I am slowly cleaning up the garden—much easier after it all dies, freezes and thaws a couple times. The hugelkultur system we made with mounding the beds worked like a dream this past growing season, but we need to add some nutrients rather than letting it all sit. I’d bought straw bales last February or March with the intention of planting in them. They were not quite broken down enough to do really well—I got tomatoes and cucumbers to grow in straw bales, but it wasn’t a smashing success. If I had let them sit for a whole year before planting, it would’ve been better.

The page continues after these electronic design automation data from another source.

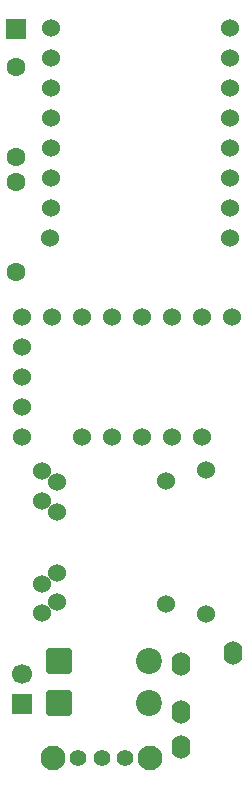
<source format=gts>
G04 #@! TF.GenerationSoftware,KiCad,Pcbnew,9.0.2*
G04 #@! TF.CreationDate,2025-07-15T04:34:09-04:00*
G04 #@! TF.ProjectId,FBT,4642542e-6b69-4636-9164-5f7063625858,rev?*
G04 #@! TF.SameCoordinates,Original*
G04 #@! TF.FileFunction,Soldermask,Top*
G04 #@! TF.FilePolarity,Negative*
%FSLAX46Y46*%
G04 Gerber Fmt 4.6, Leading zero omitted, Abs format (unit mm)*
G04 Created by KiCad (PCBNEW 9.0.2) date 2025-07-15 04:34:09*
%MOMM*%
%LPD*%
G01*
G04 APERTURE LIST*
G04 Aperture macros list*
%AMRoundRect*
0 Rectangle with rounded corners*
0 $1 Rounding radius*
0 $2 $3 $4 $5 $6 $7 $8 $9 X,Y pos of 4 corners*
0 Add a 4 corners polygon primitive as box body*
4,1,4,$2,$3,$4,$5,$6,$7,$8,$9,$2,$3,0*
0 Add four circle primitives for the rounded corners*
1,1,$1+$1,$2,$3*
1,1,$1+$1,$4,$5*
1,1,$1+$1,$6,$7*
1,1,$1+$1,$8,$9*
0 Add four rect primitives between the rounded corners*
20,1,$1+$1,$2,$3,$4,$5,0*
20,1,$1+$1,$4,$5,$6,$7,0*
20,1,$1+$1,$6,$7,$8,$9,0*
20,1,$1+$1,$8,$9,$2,$3,0*%
G04 Aperture macros list end*
%ADD10R,1.700000X1.700000*%
%ADD11C,2.100000*%
%ADD12C,1.400000*%
%ADD13C,1.524000*%
%ADD14O,1.600000X2.000000*%
%ADD15RoundRect,0.249999X-0.850001X-0.850001X0.850001X-0.850001X0.850001X0.850001X-0.850001X0.850001X0*%
%ADD16C,2.200000*%
%ADD17C,1.600000*%
%ADD18C,1.700000*%
G04 APERTURE END LIST*
D10*
X106553000Y-25908000D03*
D11*
X109700000Y-87600000D03*
X117900000Y-87600000D03*
D12*
X111800000Y-87600000D03*
X113800000Y-87600000D03*
X115800000Y-87600000D03*
D13*
X124841000Y-50292000D03*
X122301000Y-50292000D03*
X119761000Y-50292000D03*
X117221000Y-50292000D03*
X114681000Y-50292000D03*
X112141000Y-50292000D03*
X109601000Y-50292000D03*
X112141000Y-60452000D03*
X114681000Y-60452000D03*
X117221000Y-60452000D03*
X119761000Y-60452000D03*
X122301000Y-60452000D03*
D14*
X120494000Y-79700000D03*
X120494000Y-83700000D03*
X120494000Y-86700000D03*
X124894000Y-78700000D03*
D15*
X110236000Y-83000000D03*
D16*
X117856000Y-83000000D03*
D17*
X106553000Y-38862000D03*
X106553000Y-46482000D03*
D13*
X122645980Y-75456462D03*
X122645980Y-63256462D03*
X108745980Y-63356462D03*
X108745980Y-65856462D03*
X108745980Y-72856462D03*
X108745980Y-75356462D03*
X119250000Y-74550000D03*
X119250000Y-64150000D03*
X110050000Y-64250000D03*
X110050000Y-66750000D03*
X110050000Y-71950000D03*
X110050000Y-74450000D03*
D10*
X107061000Y-83058000D03*
D18*
X107061000Y-80518000D03*
D15*
X110236000Y-79375000D03*
D16*
X117856000Y-79375000D03*
D17*
X106553000Y-29083000D03*
X106553000Y-36703000D03*
D13*
X109514000Y-25785000D03*
X109514000Y-28325000D03*
X109514000Y-30865000D03*
X109514000Y-33405000D03*
X109514000Y-35945000D03*
X109514000Y-38485000D03*
X109514000Y-41025000D03*
X109474000Y-43565000D03*
X124714000Y-43565000D03*
X124714000Y-41025000D03*
X124714000Y-38485000D03*
X124714000Y-35945000D03*
X124714000Y-33405000D03*
X124714000Y-30865000D03*
X124714000Y-28325000D03*
X124714000Y-25785000D03*
X107036656Y-60457212D03*
X107036656Y-57917212D03*
X107036656Y-55377212D03*
X107036656Y-52837212D03*
X107036656Y-50297212D03*
M02*

</source>
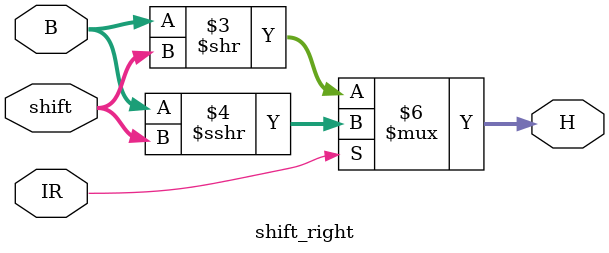
<source format=v>

module shift_right (
    input IR, input [4:0] shift, input [31:0] B,
    output [31:0] H
);

always @(*) begin
    if (IR==1'b0) H <= B >> shift;
    else H <= B >>> shift;
end

endmodule
</source>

Straw bale growing was developed more for folks who don’t have great soil or space or lack other resources. (In some countries, poor farmers are encouraged to urinate on the straw bales to add nitrogen!) We first saw people growing successfully in bales (not urinating on them, btw) when we lived in southwest Colorado. I wanted to give it a go just to experiment, but our soil and climate is so suited for growing that there’s really no reason to rely on it.
So I’ve been forking the partly-decomposed straw bales over the hugelkultur mounds, layering it with leaves and newspaper. Our resident 5th grader gets the local paper at school and usually brings me home three or four copies a week (“I know how much you love to read the newspaper, Mom,” lol). We will see how this lasagna method works for composting and enriching the soil. It should break down quickly. *This gardener, who freely bashes every method of gardening, is resentfully tolerant, so it’s a go for me.
The most beautiful people live where the tomatoes taste good. I have thought about this for much time. I am telling you, it is the only philosophy. Vivi dove i pomodorisono buoni… once you have learned this, you cannot go back. It is the ultimate truth.